**WORK TO COMPLETE:** Reproduce the lines below verbatim, starting at the line that contains "catalogue / barcode: US 3134217" and ending at the line that contains "country: Costa Rica", with both of those lines included.

** begin DATA FOR THIS EXERCISE **

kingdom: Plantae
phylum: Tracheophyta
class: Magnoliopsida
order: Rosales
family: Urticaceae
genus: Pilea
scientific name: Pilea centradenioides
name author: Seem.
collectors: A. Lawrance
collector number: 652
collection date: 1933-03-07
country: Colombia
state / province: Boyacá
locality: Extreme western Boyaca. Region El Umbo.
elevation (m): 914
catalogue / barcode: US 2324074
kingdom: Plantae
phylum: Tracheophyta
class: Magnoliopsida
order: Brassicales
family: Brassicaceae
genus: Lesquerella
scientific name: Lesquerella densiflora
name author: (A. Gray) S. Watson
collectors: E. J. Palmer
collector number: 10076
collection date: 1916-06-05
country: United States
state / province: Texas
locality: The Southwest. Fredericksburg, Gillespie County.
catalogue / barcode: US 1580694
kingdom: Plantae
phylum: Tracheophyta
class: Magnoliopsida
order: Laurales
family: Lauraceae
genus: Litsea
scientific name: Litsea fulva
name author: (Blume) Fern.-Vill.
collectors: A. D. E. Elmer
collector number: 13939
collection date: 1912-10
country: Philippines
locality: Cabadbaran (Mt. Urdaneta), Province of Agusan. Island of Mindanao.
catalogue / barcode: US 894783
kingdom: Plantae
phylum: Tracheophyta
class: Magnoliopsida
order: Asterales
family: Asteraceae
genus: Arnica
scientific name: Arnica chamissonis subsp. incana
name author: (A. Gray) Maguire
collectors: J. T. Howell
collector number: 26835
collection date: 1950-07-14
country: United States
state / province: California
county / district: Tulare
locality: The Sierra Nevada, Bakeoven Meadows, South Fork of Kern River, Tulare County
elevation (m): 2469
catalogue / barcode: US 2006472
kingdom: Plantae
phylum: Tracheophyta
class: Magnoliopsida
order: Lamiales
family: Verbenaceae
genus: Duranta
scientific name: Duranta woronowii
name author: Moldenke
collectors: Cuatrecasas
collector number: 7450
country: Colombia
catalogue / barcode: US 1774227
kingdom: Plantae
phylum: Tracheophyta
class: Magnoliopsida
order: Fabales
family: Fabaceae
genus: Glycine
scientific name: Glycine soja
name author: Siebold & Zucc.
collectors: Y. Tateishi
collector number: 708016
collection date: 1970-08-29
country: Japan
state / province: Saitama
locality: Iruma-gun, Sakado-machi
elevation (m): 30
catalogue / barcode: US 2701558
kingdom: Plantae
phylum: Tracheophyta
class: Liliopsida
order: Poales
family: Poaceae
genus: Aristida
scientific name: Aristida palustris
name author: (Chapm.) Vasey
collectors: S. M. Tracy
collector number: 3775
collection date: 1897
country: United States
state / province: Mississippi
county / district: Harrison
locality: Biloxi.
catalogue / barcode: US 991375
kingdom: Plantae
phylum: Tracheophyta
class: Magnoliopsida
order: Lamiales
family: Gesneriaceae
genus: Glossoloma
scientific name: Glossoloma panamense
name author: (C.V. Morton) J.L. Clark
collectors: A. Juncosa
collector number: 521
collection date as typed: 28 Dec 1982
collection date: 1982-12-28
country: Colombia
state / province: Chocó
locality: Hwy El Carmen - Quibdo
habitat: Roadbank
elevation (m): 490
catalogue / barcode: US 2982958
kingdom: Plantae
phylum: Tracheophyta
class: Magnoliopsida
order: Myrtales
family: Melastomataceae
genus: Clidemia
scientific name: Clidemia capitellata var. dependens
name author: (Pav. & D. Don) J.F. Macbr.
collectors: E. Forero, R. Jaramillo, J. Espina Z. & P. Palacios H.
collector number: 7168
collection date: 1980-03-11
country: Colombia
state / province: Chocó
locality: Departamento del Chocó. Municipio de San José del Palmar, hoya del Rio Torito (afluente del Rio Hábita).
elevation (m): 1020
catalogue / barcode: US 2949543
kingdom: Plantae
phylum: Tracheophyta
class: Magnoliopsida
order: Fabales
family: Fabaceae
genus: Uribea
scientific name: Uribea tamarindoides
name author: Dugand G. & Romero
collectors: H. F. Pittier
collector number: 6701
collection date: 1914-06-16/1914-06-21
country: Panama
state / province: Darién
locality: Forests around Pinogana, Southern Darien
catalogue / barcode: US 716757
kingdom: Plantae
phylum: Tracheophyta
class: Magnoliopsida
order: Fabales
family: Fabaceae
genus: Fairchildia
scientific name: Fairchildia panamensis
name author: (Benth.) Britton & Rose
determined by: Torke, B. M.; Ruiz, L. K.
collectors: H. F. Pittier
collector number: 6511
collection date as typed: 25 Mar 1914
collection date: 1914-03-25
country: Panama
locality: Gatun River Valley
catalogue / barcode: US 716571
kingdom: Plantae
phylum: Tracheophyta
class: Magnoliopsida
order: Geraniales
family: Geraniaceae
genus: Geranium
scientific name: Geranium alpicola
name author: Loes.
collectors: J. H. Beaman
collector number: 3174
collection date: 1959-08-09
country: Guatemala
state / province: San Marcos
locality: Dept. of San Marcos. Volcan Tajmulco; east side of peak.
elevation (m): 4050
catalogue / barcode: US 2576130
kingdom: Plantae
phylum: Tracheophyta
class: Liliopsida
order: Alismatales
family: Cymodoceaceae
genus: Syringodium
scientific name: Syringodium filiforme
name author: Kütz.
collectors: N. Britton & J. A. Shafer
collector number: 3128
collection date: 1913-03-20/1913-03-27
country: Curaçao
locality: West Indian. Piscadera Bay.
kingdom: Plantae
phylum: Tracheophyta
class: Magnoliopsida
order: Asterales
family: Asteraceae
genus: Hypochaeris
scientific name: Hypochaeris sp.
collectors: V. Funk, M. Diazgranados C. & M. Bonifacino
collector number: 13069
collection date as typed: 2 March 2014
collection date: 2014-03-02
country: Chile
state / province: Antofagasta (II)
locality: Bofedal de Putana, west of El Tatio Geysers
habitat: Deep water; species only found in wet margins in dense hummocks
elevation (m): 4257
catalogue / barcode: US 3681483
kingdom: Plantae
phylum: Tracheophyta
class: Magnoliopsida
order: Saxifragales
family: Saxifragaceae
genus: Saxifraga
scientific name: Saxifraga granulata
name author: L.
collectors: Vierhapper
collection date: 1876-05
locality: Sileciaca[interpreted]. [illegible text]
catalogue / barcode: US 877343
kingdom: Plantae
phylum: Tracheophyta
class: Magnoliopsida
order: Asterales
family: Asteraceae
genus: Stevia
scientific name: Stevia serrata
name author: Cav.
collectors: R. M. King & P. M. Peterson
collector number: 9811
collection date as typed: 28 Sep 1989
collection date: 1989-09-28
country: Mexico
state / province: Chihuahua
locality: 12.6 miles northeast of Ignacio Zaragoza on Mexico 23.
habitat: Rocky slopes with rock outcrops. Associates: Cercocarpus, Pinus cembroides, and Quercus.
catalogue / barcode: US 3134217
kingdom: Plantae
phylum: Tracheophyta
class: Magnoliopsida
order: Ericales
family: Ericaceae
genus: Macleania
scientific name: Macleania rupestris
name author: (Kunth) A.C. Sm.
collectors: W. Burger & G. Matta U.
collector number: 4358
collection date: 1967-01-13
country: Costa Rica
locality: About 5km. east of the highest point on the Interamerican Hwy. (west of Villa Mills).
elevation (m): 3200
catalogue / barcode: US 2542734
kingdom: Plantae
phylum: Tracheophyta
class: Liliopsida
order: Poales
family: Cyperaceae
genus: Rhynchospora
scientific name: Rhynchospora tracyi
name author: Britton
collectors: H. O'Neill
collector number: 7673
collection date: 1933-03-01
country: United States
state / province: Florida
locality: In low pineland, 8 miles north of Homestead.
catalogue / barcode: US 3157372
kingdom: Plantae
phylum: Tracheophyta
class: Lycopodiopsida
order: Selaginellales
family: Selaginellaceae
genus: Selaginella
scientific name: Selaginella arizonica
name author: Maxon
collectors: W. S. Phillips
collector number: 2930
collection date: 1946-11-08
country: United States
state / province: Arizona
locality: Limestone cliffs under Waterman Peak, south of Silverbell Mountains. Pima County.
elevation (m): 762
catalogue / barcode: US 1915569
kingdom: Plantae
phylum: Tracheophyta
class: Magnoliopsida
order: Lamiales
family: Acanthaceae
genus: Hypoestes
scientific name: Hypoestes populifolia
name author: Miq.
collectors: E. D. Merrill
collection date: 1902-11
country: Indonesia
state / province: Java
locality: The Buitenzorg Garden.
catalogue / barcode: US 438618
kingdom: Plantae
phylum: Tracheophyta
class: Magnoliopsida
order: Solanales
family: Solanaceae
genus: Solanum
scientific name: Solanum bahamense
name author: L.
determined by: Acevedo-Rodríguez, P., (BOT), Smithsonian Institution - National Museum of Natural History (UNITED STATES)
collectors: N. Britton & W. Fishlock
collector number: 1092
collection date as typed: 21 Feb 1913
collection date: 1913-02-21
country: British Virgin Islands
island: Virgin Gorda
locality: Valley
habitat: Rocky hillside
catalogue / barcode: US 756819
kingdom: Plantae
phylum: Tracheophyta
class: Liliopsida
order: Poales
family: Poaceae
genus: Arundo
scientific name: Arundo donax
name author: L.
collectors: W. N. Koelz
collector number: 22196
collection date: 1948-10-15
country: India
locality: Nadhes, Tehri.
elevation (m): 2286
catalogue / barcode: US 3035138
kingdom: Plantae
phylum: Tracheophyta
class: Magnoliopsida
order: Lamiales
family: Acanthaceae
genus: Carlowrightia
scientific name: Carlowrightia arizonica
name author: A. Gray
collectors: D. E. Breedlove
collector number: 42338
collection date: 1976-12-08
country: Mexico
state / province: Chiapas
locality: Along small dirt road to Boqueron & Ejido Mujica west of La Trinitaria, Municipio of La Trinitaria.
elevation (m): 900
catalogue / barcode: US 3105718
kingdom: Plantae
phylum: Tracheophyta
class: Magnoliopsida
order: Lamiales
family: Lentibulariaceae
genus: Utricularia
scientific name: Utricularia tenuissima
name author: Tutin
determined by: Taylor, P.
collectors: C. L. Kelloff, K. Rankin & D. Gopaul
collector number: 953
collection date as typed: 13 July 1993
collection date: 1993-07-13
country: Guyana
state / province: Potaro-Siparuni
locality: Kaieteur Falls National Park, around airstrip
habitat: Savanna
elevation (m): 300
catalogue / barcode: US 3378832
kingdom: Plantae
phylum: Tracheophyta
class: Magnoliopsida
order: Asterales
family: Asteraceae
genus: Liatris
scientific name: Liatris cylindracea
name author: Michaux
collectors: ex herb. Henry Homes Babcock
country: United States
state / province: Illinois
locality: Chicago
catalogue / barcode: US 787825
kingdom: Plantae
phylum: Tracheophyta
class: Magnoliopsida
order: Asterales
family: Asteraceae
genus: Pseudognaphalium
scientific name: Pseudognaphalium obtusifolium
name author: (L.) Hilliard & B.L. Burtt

** end DATA FOR THIS EXERCISE **

**EXERCISE SOLUTION:**
catalogue / barcode: US 3134217
kingdom: Plantae
phylum: Tracheophyta
class: Magnoliopsida
order: Ericales
family: Ericaceae
genus: Macleania
scientific name: Macleania rupestris
name author: (Kunth) A.C. Sm.
collectors: W. Burger & G. Matta U.
collector number: 4358
collection date: 1967-01-13
country: Costa Rica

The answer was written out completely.